> [Materials provided]:

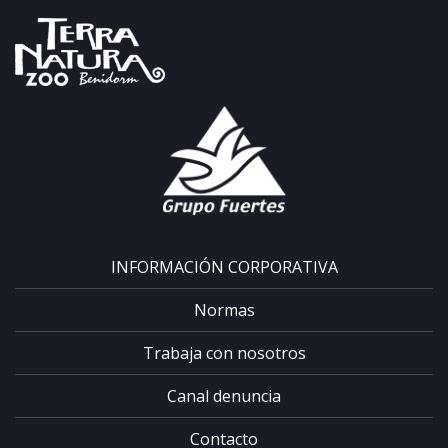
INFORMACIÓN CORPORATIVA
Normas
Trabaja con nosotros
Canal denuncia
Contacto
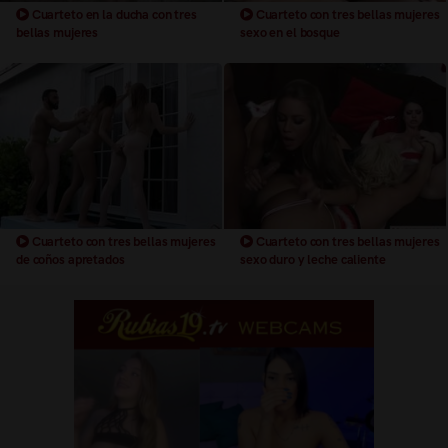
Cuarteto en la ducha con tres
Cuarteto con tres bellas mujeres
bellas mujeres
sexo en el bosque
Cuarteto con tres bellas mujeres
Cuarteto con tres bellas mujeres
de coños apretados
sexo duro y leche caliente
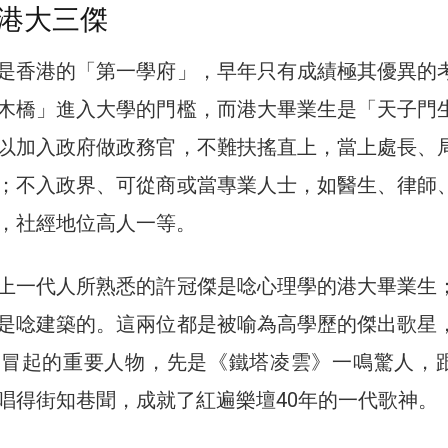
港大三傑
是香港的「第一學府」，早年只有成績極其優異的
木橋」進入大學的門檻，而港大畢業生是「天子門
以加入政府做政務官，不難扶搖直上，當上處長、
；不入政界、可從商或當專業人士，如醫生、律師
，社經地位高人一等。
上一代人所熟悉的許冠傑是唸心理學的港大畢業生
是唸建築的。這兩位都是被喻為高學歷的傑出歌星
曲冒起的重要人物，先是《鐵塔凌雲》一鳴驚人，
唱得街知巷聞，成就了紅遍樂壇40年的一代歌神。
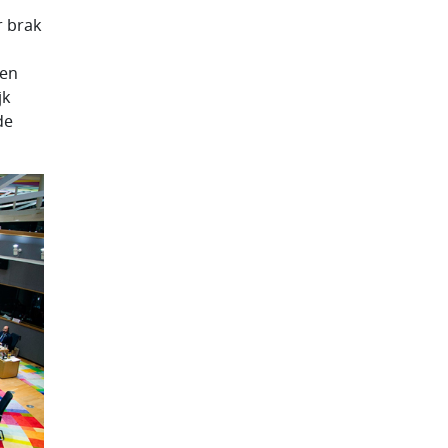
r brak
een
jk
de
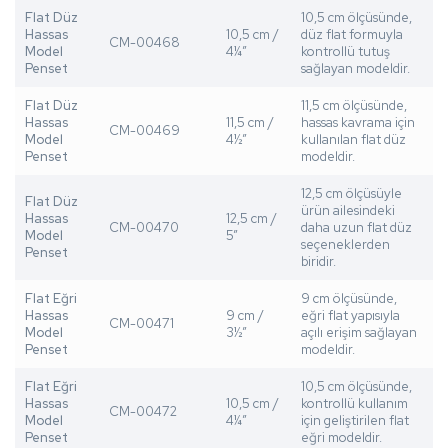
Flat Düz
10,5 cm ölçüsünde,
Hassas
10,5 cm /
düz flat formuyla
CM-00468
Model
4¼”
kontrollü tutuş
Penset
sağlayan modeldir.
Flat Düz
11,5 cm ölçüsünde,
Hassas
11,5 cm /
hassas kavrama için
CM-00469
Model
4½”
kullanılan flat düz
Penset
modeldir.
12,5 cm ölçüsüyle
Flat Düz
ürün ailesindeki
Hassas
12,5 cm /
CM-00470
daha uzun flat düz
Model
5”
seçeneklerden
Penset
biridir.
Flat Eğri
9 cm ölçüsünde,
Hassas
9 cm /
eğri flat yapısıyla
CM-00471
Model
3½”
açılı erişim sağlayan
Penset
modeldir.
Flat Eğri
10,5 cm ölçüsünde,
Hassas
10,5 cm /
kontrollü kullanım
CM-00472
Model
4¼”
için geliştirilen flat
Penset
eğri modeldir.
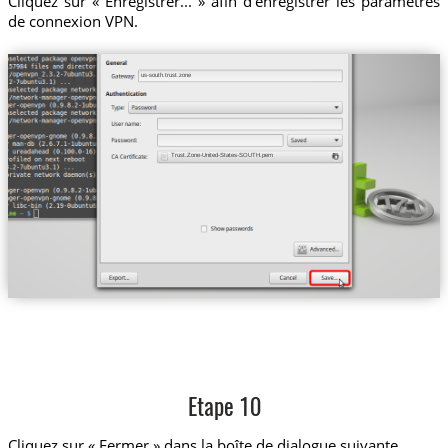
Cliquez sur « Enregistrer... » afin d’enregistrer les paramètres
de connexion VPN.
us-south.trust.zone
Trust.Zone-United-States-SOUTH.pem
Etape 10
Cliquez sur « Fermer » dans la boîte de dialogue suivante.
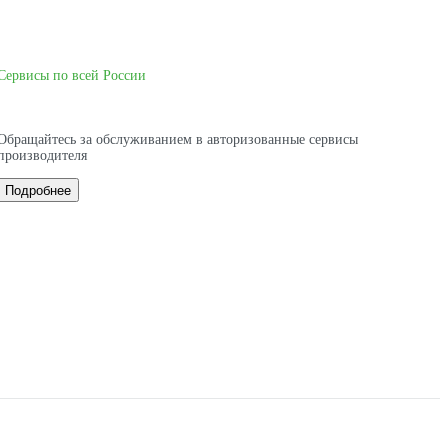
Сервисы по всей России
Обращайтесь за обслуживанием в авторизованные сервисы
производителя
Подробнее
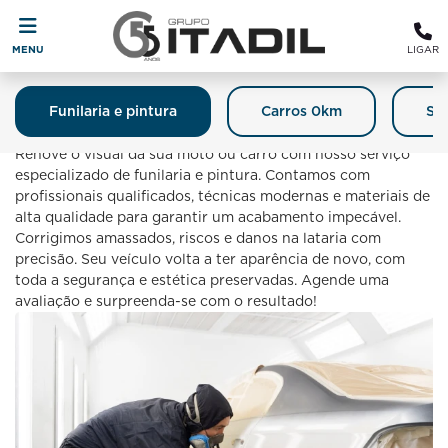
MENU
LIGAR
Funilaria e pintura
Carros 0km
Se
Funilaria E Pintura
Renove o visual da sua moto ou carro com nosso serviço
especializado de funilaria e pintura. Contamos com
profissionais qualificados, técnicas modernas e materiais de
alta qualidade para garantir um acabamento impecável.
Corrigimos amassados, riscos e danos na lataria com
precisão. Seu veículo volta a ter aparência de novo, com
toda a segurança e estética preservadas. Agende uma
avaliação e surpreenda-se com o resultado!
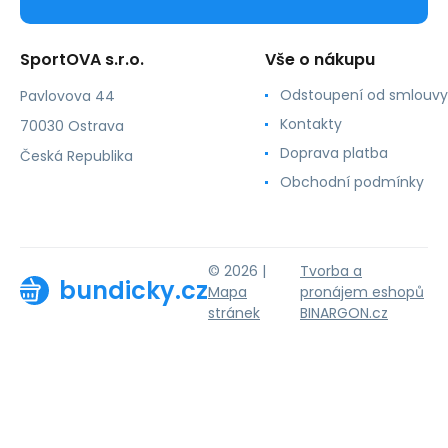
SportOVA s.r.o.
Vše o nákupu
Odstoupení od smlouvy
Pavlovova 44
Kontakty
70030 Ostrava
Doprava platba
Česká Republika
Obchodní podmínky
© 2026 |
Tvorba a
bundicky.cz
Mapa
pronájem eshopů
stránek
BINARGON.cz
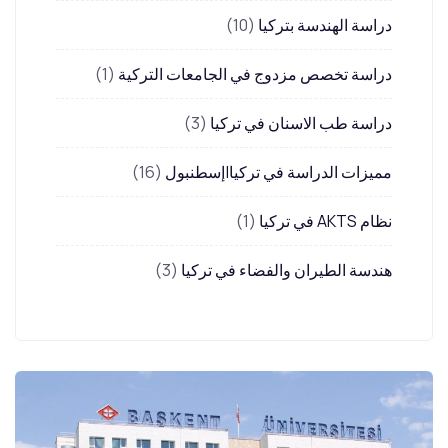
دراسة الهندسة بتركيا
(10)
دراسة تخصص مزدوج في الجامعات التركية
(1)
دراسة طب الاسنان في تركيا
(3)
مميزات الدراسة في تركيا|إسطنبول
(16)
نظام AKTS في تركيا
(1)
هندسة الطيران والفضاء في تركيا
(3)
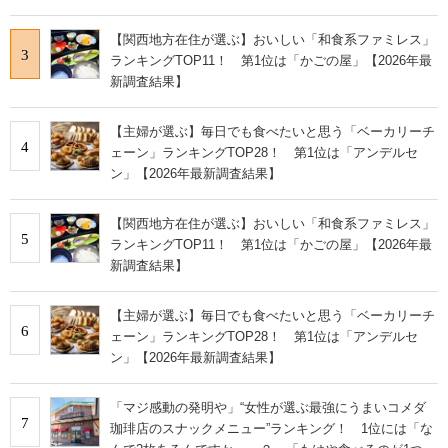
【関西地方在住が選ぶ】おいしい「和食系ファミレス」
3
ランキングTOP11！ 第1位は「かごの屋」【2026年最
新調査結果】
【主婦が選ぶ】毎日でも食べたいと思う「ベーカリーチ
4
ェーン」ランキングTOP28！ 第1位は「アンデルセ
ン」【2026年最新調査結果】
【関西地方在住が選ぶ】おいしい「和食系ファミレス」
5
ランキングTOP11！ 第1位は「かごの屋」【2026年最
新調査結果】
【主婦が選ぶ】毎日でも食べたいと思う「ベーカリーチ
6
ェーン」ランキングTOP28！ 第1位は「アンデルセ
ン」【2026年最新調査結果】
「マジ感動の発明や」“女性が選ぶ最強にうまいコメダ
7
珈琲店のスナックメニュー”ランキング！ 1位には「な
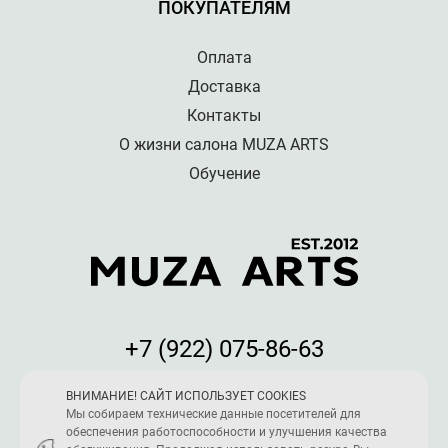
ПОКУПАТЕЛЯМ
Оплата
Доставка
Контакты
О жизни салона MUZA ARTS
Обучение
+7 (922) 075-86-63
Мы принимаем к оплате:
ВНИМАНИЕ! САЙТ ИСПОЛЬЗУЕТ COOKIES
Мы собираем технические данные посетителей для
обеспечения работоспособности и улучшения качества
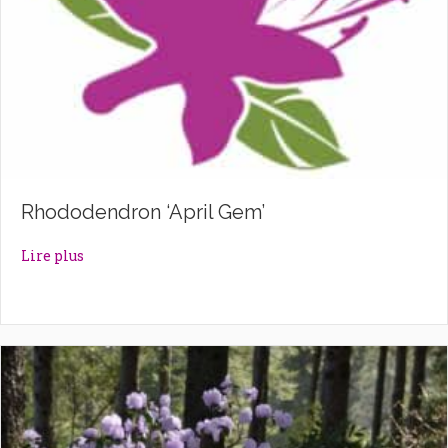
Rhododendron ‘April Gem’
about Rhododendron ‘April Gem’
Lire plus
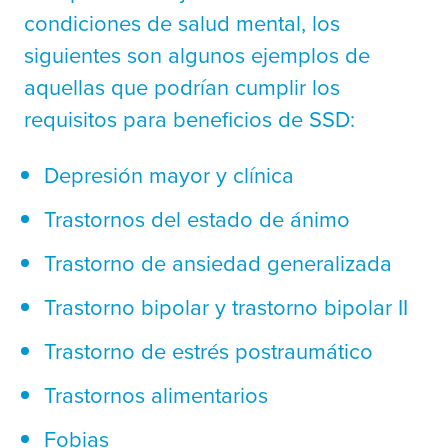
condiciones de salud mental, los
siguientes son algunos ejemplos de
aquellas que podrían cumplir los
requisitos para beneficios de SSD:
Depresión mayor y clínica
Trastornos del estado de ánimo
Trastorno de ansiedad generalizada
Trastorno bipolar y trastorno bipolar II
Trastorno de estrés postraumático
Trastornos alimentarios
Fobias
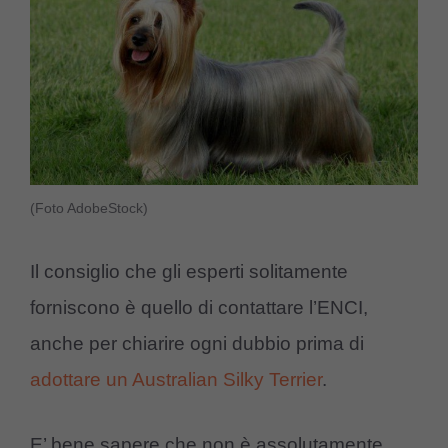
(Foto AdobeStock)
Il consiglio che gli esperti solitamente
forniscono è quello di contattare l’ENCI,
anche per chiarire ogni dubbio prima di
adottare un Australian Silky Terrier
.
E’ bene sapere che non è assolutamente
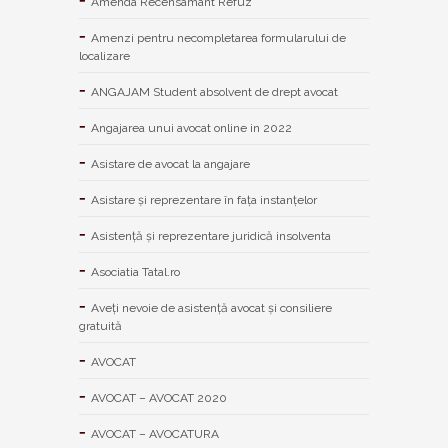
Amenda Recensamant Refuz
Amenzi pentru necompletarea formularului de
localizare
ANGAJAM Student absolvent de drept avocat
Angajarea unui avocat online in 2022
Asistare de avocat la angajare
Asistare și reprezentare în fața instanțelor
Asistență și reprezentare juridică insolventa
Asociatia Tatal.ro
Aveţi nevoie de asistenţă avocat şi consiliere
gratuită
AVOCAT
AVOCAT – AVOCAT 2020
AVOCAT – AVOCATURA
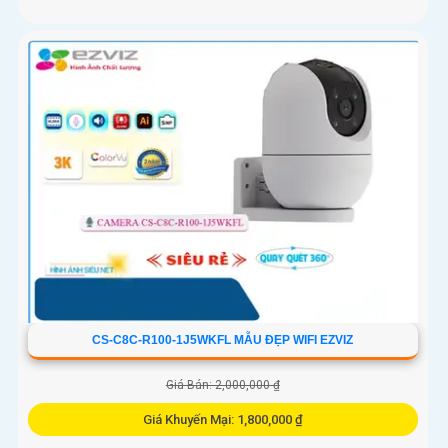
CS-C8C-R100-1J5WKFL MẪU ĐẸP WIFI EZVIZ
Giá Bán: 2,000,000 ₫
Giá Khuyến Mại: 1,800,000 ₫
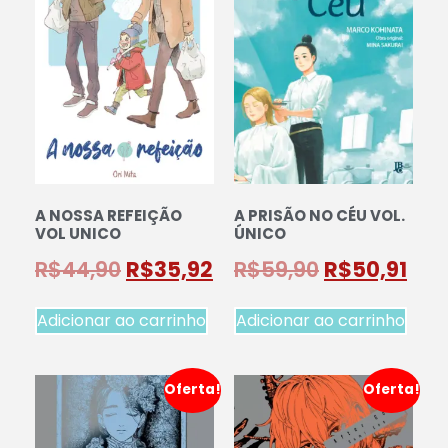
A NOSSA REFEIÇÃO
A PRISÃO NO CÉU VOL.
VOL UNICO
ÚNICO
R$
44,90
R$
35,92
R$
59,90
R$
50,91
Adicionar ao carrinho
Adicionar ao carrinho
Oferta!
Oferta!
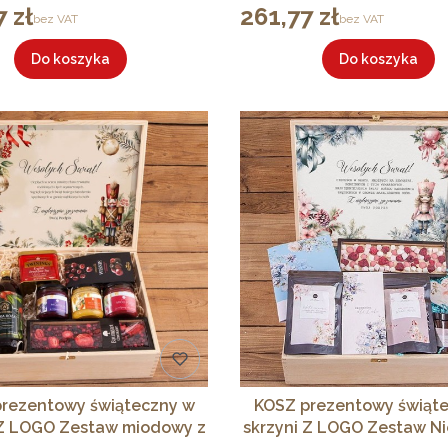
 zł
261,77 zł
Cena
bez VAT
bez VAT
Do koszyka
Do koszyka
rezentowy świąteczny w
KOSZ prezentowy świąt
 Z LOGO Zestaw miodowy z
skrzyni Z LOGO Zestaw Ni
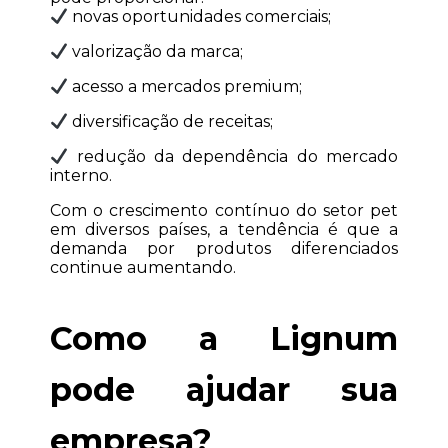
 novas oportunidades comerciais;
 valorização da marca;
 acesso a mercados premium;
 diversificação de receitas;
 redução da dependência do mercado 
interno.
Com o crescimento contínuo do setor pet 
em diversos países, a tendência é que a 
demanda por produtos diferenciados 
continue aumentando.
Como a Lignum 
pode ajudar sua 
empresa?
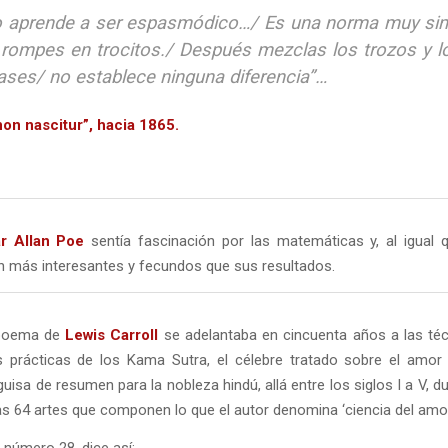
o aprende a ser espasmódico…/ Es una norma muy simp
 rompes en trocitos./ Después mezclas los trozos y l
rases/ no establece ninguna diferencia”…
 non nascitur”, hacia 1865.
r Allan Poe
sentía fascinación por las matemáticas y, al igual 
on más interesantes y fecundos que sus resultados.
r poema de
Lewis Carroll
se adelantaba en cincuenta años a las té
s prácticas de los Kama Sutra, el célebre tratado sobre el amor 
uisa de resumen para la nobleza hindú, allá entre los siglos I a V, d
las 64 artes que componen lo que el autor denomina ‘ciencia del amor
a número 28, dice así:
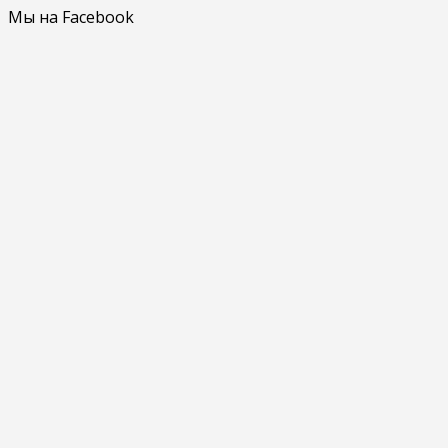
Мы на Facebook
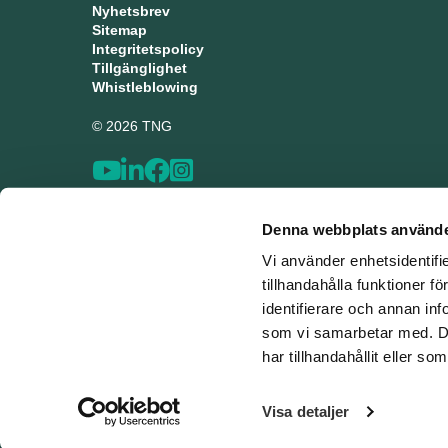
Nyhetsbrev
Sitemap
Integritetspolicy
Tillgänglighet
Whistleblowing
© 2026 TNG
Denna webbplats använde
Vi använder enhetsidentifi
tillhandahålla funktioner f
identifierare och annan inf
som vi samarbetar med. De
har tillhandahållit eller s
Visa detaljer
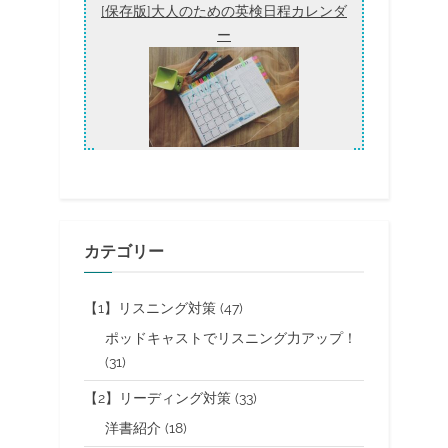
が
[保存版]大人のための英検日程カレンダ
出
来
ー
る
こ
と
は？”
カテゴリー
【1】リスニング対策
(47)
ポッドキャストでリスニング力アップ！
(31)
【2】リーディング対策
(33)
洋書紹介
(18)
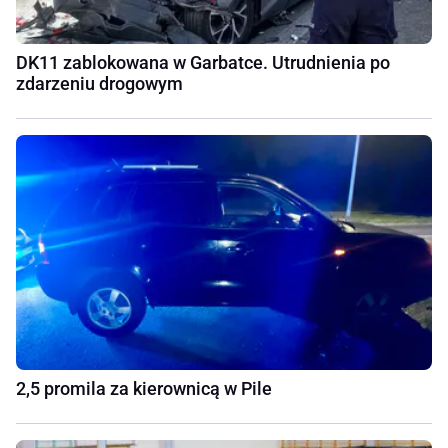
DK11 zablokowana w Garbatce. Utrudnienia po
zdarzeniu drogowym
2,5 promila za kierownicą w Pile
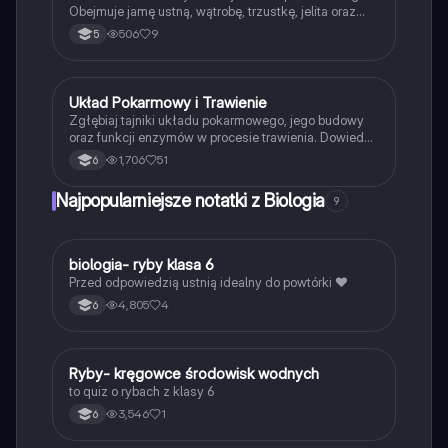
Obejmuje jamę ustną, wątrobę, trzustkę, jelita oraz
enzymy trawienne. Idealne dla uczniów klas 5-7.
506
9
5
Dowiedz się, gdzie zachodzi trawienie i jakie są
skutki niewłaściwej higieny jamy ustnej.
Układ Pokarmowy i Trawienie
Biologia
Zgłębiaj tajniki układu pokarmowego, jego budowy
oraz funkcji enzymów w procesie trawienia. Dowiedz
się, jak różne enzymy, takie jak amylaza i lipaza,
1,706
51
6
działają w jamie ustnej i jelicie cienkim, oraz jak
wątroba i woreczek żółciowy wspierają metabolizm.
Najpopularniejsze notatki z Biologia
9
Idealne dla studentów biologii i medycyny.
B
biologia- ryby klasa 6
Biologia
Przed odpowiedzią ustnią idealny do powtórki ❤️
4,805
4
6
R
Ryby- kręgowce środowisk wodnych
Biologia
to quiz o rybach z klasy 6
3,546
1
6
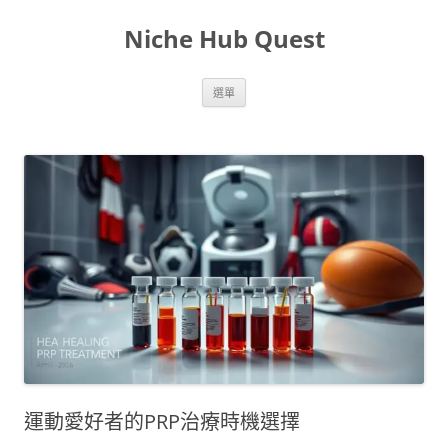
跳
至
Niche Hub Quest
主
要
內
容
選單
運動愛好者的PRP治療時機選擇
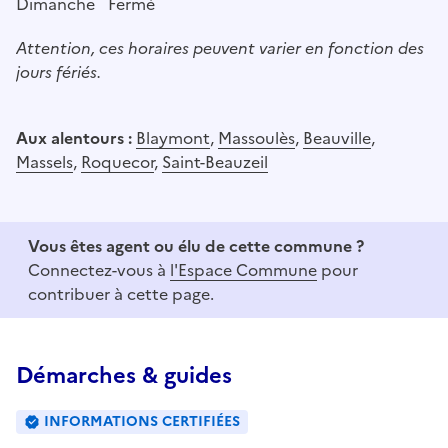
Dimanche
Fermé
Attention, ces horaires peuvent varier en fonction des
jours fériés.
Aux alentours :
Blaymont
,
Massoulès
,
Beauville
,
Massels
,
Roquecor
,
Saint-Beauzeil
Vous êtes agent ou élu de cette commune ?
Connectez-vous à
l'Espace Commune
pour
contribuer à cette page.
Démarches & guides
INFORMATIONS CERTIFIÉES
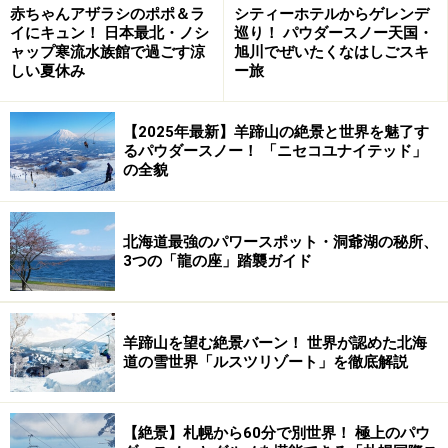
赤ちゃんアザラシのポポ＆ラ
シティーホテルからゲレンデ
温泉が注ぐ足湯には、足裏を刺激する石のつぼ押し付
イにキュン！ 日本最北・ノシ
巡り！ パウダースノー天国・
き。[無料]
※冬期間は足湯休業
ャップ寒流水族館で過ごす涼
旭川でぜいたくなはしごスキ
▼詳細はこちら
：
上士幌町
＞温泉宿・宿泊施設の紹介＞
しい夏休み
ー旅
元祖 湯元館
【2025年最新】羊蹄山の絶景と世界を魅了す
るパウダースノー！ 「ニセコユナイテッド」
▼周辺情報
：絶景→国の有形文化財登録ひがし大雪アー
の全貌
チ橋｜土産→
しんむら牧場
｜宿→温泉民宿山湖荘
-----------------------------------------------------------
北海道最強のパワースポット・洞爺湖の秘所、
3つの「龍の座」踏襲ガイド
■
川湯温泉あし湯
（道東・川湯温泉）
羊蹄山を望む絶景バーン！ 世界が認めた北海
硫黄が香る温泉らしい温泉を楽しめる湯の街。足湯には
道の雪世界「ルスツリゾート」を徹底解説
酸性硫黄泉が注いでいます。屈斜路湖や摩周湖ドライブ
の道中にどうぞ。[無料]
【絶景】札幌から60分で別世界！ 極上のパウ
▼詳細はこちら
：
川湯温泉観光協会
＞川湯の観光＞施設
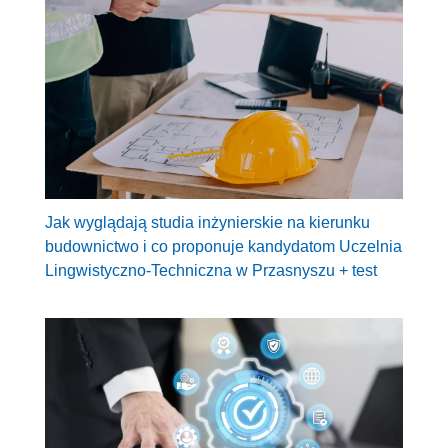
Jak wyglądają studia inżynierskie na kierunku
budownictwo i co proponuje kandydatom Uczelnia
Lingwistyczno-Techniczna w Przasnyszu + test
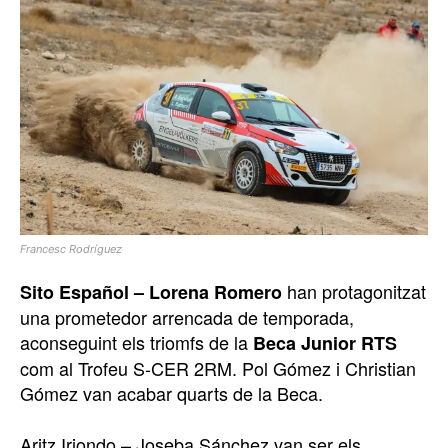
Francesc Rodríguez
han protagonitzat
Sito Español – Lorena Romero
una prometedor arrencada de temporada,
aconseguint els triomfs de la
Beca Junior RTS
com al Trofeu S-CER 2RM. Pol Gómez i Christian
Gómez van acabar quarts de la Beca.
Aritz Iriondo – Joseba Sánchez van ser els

> [Exercise description]: Each line in which the string "kontrollü" is found must be copied from the data.

> [Answer to the problem]:
kontrollü tutuş
kontrollü kullanım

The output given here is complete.